Naquela altura, o comunicado tornado público pelo SJ não podia ser mais claro e acusava: «O jornalista em causa foi humilhado pelo treinador do Futebol Clube do Porto e insultado pelo assessor de comunicação do mesmo clube. Após este episódio (…), o jornalista tinha à sua espera um outro funcionário do clube, que continuou com os insultos. Já no exterior da zona destinada à imprensa, encontravam-se vários elementos da estrutura portista e os insultos prosseguiram. O jornalista foi ainda perseguido por um assessor, ao longo de vários metros, sempre sendo alvo de agressões verbais.»

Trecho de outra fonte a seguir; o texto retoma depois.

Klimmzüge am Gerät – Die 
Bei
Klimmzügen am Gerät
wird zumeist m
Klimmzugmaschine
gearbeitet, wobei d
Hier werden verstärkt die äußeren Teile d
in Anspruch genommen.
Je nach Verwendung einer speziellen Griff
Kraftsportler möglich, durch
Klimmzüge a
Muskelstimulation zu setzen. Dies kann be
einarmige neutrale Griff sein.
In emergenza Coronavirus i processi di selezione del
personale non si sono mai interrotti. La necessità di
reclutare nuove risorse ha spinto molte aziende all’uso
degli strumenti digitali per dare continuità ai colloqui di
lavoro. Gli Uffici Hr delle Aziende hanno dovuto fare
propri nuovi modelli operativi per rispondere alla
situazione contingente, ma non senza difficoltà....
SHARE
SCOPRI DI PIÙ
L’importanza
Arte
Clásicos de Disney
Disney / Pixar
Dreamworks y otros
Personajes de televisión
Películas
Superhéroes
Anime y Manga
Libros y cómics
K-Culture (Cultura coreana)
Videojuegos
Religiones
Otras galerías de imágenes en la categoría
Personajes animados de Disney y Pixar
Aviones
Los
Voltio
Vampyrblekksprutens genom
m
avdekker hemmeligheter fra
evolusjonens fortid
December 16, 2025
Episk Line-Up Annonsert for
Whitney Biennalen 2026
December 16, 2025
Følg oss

Durante anos, vi, senti e fui, também eu, vítima de muita dessa pressão, humilhação e agressão e sempre com gente, mais ou menos responsável, do FC Porto, num tempo em que nem valia a pena apresentar queixa.

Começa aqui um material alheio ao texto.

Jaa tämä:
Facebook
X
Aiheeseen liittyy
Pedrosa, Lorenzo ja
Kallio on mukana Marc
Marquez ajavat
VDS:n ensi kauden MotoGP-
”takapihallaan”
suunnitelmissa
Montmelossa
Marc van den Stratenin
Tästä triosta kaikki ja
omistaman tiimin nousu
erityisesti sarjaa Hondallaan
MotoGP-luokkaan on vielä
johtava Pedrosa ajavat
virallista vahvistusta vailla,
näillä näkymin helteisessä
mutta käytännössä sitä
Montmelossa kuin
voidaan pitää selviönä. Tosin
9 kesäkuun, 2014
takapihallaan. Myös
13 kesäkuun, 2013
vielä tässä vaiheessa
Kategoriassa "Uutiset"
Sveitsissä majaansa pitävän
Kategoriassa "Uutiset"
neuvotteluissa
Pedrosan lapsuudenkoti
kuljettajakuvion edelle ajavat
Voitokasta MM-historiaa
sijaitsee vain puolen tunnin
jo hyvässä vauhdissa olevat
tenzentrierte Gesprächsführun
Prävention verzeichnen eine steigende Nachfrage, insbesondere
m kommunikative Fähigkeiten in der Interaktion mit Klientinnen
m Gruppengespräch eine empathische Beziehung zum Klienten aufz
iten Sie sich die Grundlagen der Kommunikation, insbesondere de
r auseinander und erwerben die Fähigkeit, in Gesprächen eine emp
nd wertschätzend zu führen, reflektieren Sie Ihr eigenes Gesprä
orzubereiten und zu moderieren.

Ao mesmo nível, nunca o vivi em nenhum outro clube, apesar dos problemas (em muitíssimo menor escala e nada comparáveis, sublinho) com alguns antigos presidentes de clube, como foi o caso com Pimenta Machado, à época líder do V. Guimarães, com quem mantive, depois, franca, cordial e muito respeitadora relação, ou com Jorge de Brito, à época presidente do Benfica, que veio nobremente a reconhecer ter estado mal e com quem pude voltar a ter normal relação profissional e até admiração pessoal.
Naqueles tempos, tudo ficava impune. Espero que não seja, agora, o caso. Ou será ainda mais triste!

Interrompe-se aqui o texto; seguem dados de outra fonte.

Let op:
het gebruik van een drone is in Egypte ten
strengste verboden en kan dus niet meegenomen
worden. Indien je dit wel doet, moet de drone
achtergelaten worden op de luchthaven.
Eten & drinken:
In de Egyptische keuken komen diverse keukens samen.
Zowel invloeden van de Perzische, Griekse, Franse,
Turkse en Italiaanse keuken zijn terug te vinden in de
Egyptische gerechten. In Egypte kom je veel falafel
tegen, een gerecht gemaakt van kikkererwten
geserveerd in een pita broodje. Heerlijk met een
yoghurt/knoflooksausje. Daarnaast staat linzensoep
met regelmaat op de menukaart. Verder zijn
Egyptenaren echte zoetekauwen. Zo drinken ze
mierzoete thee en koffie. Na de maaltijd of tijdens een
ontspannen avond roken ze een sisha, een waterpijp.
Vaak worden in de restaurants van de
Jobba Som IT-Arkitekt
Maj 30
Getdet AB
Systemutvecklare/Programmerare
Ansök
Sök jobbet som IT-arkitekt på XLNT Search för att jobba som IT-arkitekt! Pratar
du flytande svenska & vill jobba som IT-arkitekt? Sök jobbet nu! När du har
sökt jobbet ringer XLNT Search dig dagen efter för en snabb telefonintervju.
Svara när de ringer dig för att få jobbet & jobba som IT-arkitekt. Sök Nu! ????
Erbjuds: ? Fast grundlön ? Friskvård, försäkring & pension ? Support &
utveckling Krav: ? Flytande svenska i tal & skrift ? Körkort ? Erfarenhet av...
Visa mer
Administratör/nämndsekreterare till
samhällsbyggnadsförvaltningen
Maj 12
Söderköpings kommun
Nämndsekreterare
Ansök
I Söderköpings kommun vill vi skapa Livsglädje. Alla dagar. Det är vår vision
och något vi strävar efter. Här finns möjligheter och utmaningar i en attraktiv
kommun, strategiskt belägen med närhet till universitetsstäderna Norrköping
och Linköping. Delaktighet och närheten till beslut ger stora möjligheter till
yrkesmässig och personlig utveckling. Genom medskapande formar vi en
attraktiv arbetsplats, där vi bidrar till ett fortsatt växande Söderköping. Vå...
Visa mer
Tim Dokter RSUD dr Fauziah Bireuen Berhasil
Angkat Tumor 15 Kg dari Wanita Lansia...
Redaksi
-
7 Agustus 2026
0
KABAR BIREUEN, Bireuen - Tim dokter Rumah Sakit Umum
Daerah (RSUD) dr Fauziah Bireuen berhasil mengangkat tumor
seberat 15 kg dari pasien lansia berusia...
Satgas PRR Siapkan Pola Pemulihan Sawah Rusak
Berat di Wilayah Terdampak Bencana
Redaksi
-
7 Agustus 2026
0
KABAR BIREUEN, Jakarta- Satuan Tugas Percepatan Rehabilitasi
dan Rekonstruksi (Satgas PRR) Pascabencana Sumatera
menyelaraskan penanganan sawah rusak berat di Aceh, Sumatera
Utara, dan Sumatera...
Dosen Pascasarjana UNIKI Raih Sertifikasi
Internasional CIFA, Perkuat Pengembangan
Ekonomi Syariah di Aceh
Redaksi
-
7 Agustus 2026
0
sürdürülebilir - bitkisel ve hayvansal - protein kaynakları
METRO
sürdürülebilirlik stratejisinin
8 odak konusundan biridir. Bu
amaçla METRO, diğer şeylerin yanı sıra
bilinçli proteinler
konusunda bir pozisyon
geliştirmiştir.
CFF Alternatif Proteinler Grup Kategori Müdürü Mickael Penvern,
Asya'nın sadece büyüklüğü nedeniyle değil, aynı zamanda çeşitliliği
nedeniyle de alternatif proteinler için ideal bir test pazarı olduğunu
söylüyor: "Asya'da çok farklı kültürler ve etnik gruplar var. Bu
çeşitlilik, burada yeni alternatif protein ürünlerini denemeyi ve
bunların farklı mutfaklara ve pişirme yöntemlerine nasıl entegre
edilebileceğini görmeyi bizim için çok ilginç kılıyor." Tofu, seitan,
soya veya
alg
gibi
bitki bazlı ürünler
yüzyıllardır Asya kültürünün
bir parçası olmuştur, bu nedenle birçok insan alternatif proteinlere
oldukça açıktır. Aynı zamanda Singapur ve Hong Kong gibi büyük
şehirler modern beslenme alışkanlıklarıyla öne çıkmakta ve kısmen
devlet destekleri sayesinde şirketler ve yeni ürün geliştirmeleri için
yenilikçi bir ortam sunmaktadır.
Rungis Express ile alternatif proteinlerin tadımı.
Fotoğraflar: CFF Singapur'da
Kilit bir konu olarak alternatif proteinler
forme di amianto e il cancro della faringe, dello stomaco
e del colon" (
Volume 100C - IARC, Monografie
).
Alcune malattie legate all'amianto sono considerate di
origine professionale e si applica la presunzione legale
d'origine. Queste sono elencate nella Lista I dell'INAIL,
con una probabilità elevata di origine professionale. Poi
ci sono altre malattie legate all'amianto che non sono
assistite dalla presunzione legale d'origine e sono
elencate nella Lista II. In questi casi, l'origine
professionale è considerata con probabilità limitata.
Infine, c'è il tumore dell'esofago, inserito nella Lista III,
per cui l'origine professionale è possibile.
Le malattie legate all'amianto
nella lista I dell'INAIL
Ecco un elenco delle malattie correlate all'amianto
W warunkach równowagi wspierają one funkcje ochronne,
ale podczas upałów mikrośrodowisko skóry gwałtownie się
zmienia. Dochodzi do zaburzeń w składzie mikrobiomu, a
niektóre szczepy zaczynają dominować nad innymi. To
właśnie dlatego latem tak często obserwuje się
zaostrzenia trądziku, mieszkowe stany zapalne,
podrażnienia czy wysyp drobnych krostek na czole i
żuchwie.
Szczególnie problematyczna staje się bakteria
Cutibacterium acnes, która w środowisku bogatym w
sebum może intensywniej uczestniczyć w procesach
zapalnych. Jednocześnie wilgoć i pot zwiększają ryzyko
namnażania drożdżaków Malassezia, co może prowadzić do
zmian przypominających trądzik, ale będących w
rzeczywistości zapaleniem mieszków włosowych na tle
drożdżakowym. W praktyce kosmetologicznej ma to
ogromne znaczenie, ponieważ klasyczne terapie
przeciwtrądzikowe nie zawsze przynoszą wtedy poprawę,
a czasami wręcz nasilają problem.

DEPOIS das lamentáveis cenas no final do Moreirense-FC Porto, com Sérgio Conceição, mais uma vez de cabeça perdida, e a surpreendente fúria revelada pelo assessor de imprensa Rui Cerqueira, tudo contra o árbitro Hugo Miguel, só mesmo a infame agressão a um jornalista/repórter de imagem poderia tornar-se pior. Com tudo isso, conseguiu o FC Porto o hara-kiri - e em vez de se discutir, só, o lamentável e, no mínimo, difícil de compreender, erro em pelo menos um lance para grande penalidade a favor do campeão nacional (o claro derrube de Francisco Conceição), o debate virou-se para o que se viveu fora do jogo.
É assim que o futebol português se mostra à Europa, mas não pode ser assim que o futebol português cuida do que é seu, nem pode ser assim que a Justiça desportiva, mas também o País e a Democracia da República, podem continuar a olhar para o que se passa, por vezes, no futebol, como se no futebol pudesse ser permitido o que a Justiça condena na sociedade.
O tempo, no futebol, não pode voltar para trás, e muito menos para a tal cultura portista de outros tempos (nas décadas de 80 e 90), que tanto fez sofrer, por exemplo, muitos jornalistas de A BOLA.
Nós temos memória!

PS - 1. O FCP foi  altamente penalizado no campo do Moreirense pela incompetência do videoárbitro. 2. Um repórter de imagem é tão jornalista como eu, mas por julgar que nem toda a gente o saberá, deixo-o claro. E é do mais essencial que o jornalismo tem.